[llvm] [RISCV] Generaize reduction tree matching to fp sum reductions (PR #68599)

Mon Oct 9 08:39:32 PDT 2023

https://github.com/preames created https://github.com/llvm/llvm-project/pull/68599

This builds on the transform introduced in f0505c3, and generalizes to all integer operations in 45a334d.  This change adds support for floating point sumation.

A couple of notes:
* I chose to leave fmaxnum and fminnum unhandled for the moment.  They have a slightly different set of legality rules.
* We could form strictly sequenced FADD reductions for FADDs without fast math flags.  As the ordered reductions are more expensive, I left thinking about this as a future exercise.
* This can't yet match the full vector reduce + start value idiom.  That will be an upcoming set of changes.

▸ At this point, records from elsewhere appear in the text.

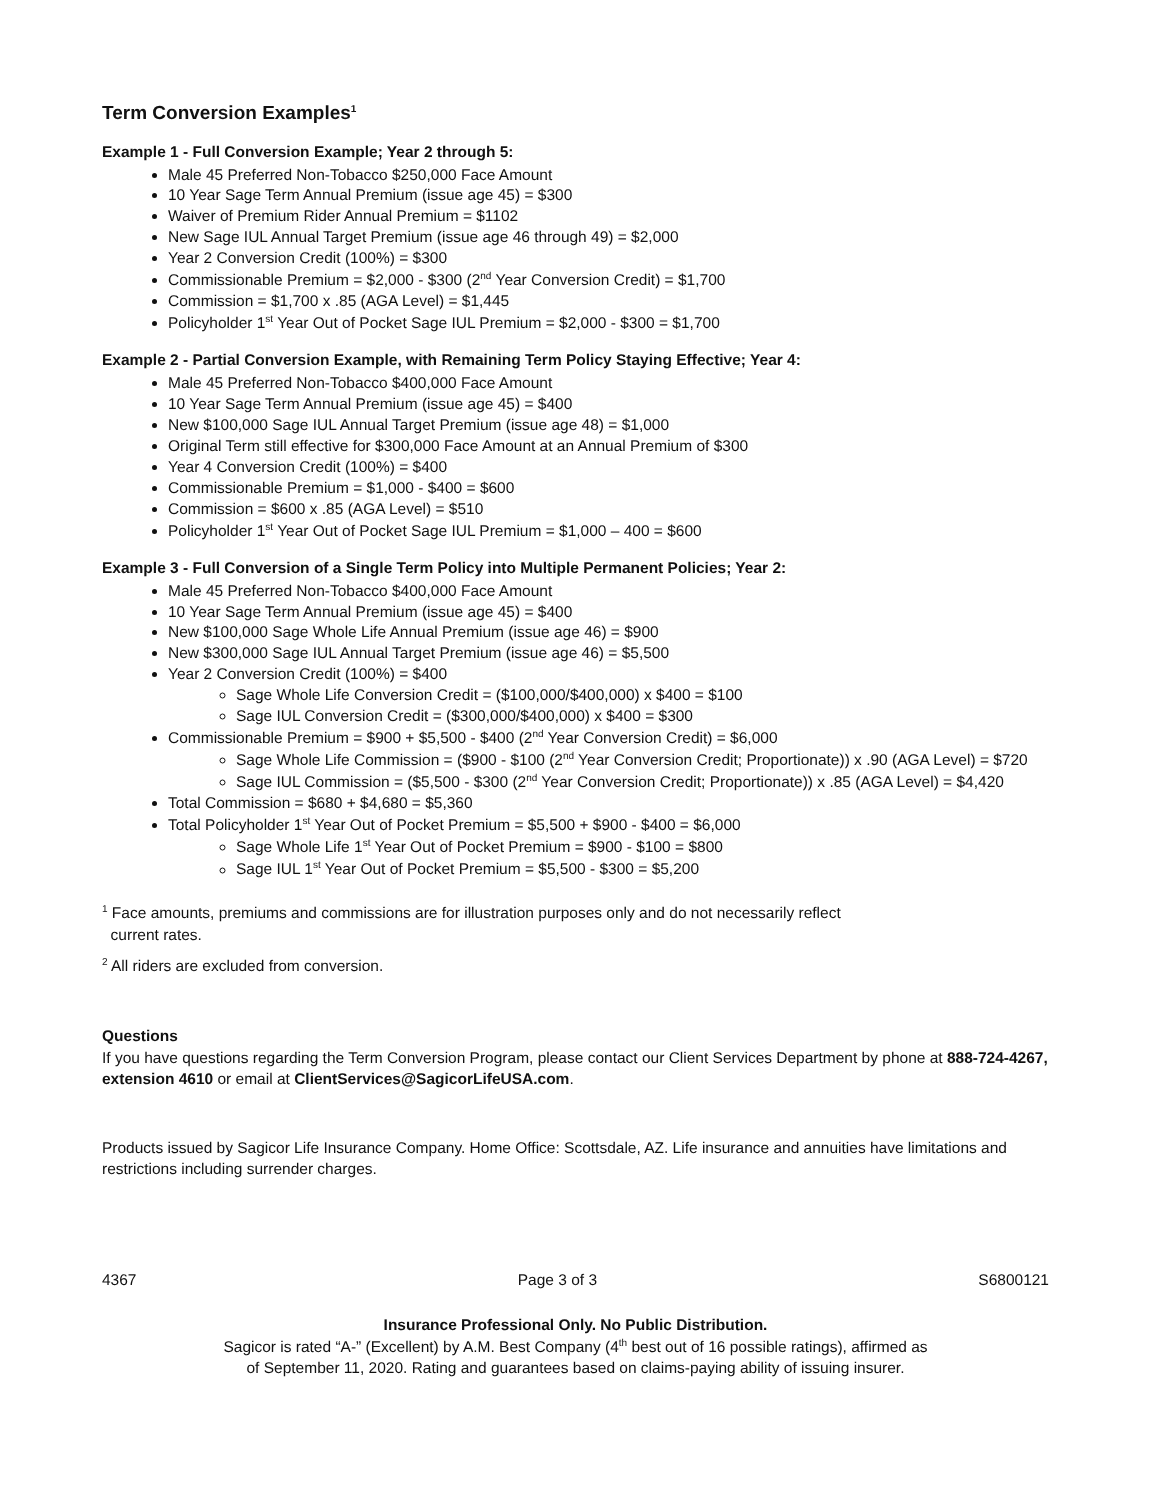Term Conversion Examples<sup>1</sup>
Example 1 - Full Conversion Example; Year 2 through 5:
Male 45 Preferred Non-Tobacco $250,000 Face Amount
10 Year Sage Term Annual Premium (issue age 45) = $300
Waiver of Premium Rider Annual Premium = $1102
New Sage IUL Annual Target Premium (issue age 46 through 49) = $2,000
Year 2 Conversion Credit (100%) = $300
Commissionable Premium = $2,000 - $300 (2<sup>nd</sup> Year Conversion Credit) = $1,700
Commission = $1,700 x .85 (AGA Level) = $1,445
Policyholder 1<sup>st</sup> Year Out of Pocket Sage IUL Premium = $2,000 - $300 = $1,700
Example 2 - Partial Conversion Example, with Remaining Term Policy Staying Effective; Year 4:
Male 45 Preferred Non-Tobacco $400,000 Face Amount
10 Year Sage Term Annual Premium (issue age 45) = $400
New $100,000 Sage IUL Annual Target Premium (issue age 48) = $1,000
Original Term still effective for $300,000 Face Amount at an Annual Premium of $300
Year 4 Conversion Credit (100%) = $400
Commissionable Premium = $1,000 - $400 = $600
Commission = $600 x .85 (AGA Level) = $510
Policyholder 1<sup>st</sup> Year Out of Pocket Sage IUL Premium = $1,000 – 400 = $600
Example 3 - Full Conversion of a Single Term Policy into Multiple Permanent Policies; Year 2:
Male 45 Preferred Non-Tobacco $400,000 Face Amount
10 Year Sage Term Annual Premium (issue age 45) = $400
New $100,000 Sage Whole Life Annual Premium (issue age 46) = $900
New $300,000 Sage IUL Annual Target Premium (issue age 46) = $5,500
Year 2 Conversion Credit (100%) = $400
Sage Whole Life Conversion Credit = ($100,000/$400,000) x $400 = $100
Sage IUL Conversion Credit = ($300,000/$400,000) x $400 = $300
Commissionable Premium = $900 + $5,500 - $400 (2<sup>nd</sup> Year Conversion Credit) = $6,000
Sage Whole Life Commission = ($900 - $100 (2<sup>nd</sup> Year Conversion Credit; Proportionate)) x .90 (AGA Level) = $720
Sage IUL Commission = ($5,500 - $300 (2<sup>nd</sup> Year Conversion Credit; Proportionate)) x .85 (AGA Level) = $4,420
Total Commission = $680 + $4,680 = $5,360
Total Policyholder 1<sup>st</sup> Year Out of Pocket Premium = $5,500 + $900 - $400 = $6,000
Sage Whole Life 1<sup>st</sup> Year Out of Pocket Premium = $900 - $100 = $800
Sage IUL 1<sup>st</sup> Year Out of Pocket Premium = $5,500 - $300 = $5,200
<sup>1</sup> Face amounts, premiums and commissions are for illustration purposes only and do not necessarily reflect
current rates.
<sup>2</sup> All riders are excluded from conversion.
Questions
If you have questions regarding the Term Conversion Program, please contact our Client Services Department by phone at 888-724-4267, extension 4610 or email at ClientServices@SagicorLifeUSA.com.
Products issued by Sagicor Life Insurance Company. Home Office: Scottsdale, AZ. Life insurance and annuities have limitations and restrictions including surrender charges.
4367 Page 3 of 3 S6800121
Insurance Professional Only. No Public Distribution.
Sagicor is rated “A-” (Excellent) by A.M. Best Company (4<sup>th</sup> best out of 16 possible ratings), affirmed as
of September 11, 2020. Rating and guarantees based on claims-paying ability of issuing insurer.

>From 2eb5c69fb34437fb1a349c25a6e9097dd3d4ebd7 Mon Sep 17 00:00:00 2001
From: Philip Reames <preames at rivosinc.com>
Date: Mon, 9 Oct 2023 08:14:32 -0700
Subject: [PATCH] [RISCV] Generaize reduction tree matching to fp sum
 reductions

This builds on the transform introduced in f0505c3, and generalizes to all
integer operations in 45a334d.  This change adds support for floating point
sumation.

A couple of notes:
* I chose to leave fmaxnum and fminnum unhandled for the moment.  They have
  a slightly different set of legality rules.
* We could form strictly sequenced FADD reductions for FADDs without fast
  math flags.  As the ordered reductions are more expensive, I left thinking
  about this as a future exercise.
* This can't yet match the full vector reduce + start value idiom.  That will
  be an upcoming set of changes.
---
 llvm/lib/Target/RISCV/RISCVISelLowering.cpp   |  21 ++-
 .../rvv/fixed-vectors-reduction-formation.ll  | 159 ++++++++++++++++++
 2 files changed, 174 insertions(+), 6 deletions(-)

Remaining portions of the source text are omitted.